(Working data)

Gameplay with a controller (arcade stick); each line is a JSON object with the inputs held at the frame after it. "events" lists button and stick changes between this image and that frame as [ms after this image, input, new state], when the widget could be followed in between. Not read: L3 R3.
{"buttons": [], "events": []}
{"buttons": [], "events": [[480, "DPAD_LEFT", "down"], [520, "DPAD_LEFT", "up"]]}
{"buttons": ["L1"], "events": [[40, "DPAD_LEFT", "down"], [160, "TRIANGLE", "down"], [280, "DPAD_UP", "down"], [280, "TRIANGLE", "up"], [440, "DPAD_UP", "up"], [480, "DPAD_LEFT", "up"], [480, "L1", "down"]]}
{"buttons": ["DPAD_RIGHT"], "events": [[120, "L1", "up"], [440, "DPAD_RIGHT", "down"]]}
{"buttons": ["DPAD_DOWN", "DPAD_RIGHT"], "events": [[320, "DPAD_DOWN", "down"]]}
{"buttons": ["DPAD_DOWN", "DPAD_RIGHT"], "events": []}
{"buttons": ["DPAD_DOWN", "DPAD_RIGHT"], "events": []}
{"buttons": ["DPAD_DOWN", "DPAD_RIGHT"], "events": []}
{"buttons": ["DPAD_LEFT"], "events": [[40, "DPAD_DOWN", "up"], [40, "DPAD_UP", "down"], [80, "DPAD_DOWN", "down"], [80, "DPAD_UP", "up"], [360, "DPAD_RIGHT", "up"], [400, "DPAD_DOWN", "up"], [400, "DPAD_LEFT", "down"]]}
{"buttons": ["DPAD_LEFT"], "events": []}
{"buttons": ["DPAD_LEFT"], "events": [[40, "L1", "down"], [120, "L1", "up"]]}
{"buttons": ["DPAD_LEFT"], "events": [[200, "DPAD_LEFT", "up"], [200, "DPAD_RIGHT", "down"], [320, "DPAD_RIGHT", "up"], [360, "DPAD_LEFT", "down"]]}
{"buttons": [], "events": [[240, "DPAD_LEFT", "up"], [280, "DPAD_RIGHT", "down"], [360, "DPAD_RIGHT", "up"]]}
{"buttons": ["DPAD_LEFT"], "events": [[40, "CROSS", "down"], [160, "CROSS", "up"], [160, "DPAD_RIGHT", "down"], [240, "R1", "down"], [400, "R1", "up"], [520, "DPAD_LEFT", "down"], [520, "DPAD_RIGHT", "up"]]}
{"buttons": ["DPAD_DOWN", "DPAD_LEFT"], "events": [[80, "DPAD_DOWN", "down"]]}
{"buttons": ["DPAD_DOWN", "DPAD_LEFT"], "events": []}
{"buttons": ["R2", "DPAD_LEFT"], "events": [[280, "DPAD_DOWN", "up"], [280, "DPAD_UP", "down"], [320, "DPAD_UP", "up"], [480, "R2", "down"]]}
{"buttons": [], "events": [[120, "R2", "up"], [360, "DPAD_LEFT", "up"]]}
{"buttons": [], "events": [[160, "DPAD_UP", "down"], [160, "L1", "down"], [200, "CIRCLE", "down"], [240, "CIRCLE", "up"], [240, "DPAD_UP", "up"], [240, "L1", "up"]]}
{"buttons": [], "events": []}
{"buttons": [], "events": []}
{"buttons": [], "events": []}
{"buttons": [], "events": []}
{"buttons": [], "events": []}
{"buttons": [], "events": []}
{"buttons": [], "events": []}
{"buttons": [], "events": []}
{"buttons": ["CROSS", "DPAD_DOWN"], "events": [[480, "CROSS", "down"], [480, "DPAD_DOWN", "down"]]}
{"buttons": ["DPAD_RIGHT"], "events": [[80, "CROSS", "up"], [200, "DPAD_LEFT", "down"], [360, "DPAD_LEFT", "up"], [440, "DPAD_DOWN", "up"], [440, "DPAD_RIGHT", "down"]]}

(End Working data)

- **What the task asks**: Type the records again in full, matching them exactly.

- **Exercise result**:
Gameplay with a controller (arcade stick); each line is a JSON object with the inputs held at the frame after it. "events" lists button and stick changes between this image and that frame as [ms after this image, input, new state], when the widget could be followed in between. Not read: L3 R3.
{"buttons": [], "events": []}
{"buttons": [], "events": [[480, "DPAD_LEFT", "down"], [520, "DPAD_LEFT", "up"]]}
{"buttons": ["L1"], "events": [[40, "DPAD_LEFT", "down"], [160, "TRIANGLE", "down"], [280, "DPAD_UP", "down"], [280, "TRIANGLE", "up"], [440, "DPAD_UP", "up"], [480, "DPAD_LEFT", "up"], [480, "L1", "down"]]}
{"buttons": ["DPAD_RIGHT"], "events": [[120, "L1", "up"], [440, "DPAD_RIGHT", "down"]]}
{"buttons": ["DPAD_DOWN", "DPAD_RIGHT"], "events": [[320, "DPAD_DOWN", "down"]]}
{"buttons": ["DPAD_DOWN", "DPAD_RIGHT"], "events": []}
{"buttons": ["DPAD_DOWN", "DPAD_RIGHT"], "events": []}
{"buttons": ["DPAD_DOWN", "DPAD_RIGHT"], "events": []}
{"buttons": ["DPAD_LEFT"], "events": [[40, "DPAD_DOWN", "up"], [40, "DPAD_UP", "down"], [80, "DPAD_DOWN", "down"], [80, "DPAD_UP", "up"], [360, "DPAD_RIGHT", "up"], [400, "DPAD_DOWN", "up"], [400, "DPAD_LEFT", "down"]]}
{"buttons": ["DPAD_LEFT"], "events": []}
{"buttons": ["DPAD_LEFT"], "events": [[40, "L1", "down"], [120, "L1", "up"]]}
{"buttons": ["DPAD_LEFT"], "events": [[200, "DPAD_LEFT", "up"], [200, "DPAD_RIGHT", "down"], [320, "DPAD_RIGHT", "up"], [360, "DPAD_LEFT", "down"]]}
{"buttons": [], "events": [[240, "DPAD_LEFT", "up"], [280, "DPAD_RIGHT", "down"], [360, "DPAD_RIGHT", "up"]]}
{"buttons": ["DPAD_LEFT"], "events": [[40, "CROSS", "down"], [160, "CROSS", "up"], [160, "DPAD_RIGHT", "down"], [240, "R1", "down"], [400, "R1", "up"], [520, "DPAD_LEFT", "down"], [520, "DPAD_RIGHT", "up"]]}
{"buttons": ["DPAD_DOWN", "DPAD_LEFT"], "events": [[80, "DPAD_DOWN", "down"]]}
{"buttons": ["DPAD_DOWN", "DPAD_LEFT"], "events": []}
{"buttons": ["R2", "DPAD_LEFT"], "events": [[280, "DPAD_DOWN", "up"], [280, "DPAD_UP", "down"], [320, "DPAD_UP", "up"], [480, "R2", "down"]]}
{"buttons": [], "events": [[120, "R2", "up"], [360, "DPAD_LEFT", "up"]]}
{"buttons": [], "events": [[160, "DPAD_UP", "down"], [160, "L1", "down"], [200, "CIRCLE", "down"], [240, "CIRCLE", "up"], [240, "DPAD_UP", "up"], [240, "L1", "up"]]}
{"buttons": [], "events": []}
{"buttons": [], "events": []}
{"buttons": [], "events": []}
{"buttons": [], "events": []}
{"buttons": [], "events": []}
{"buttons": [], "events": []}
{"buttons": [], "events": []}
{"buttons": [], "events": []}
{"buttons": ["CROSS", "DPAD_DOWN"], "events": [[480, "CROSS", "down"], [480, "DPAD_DOWN", "down"]]}
{"buttons": ["DPAD_RIGHT"], "events": [[80, "CROSS", "up"], [200, "DPAD_LEFT", "down"], [360, "DPAD_LEFT", "up"], [440, "DPAD_DOWN", "up"], [440, "DPAD_RIGHT", "down"]]}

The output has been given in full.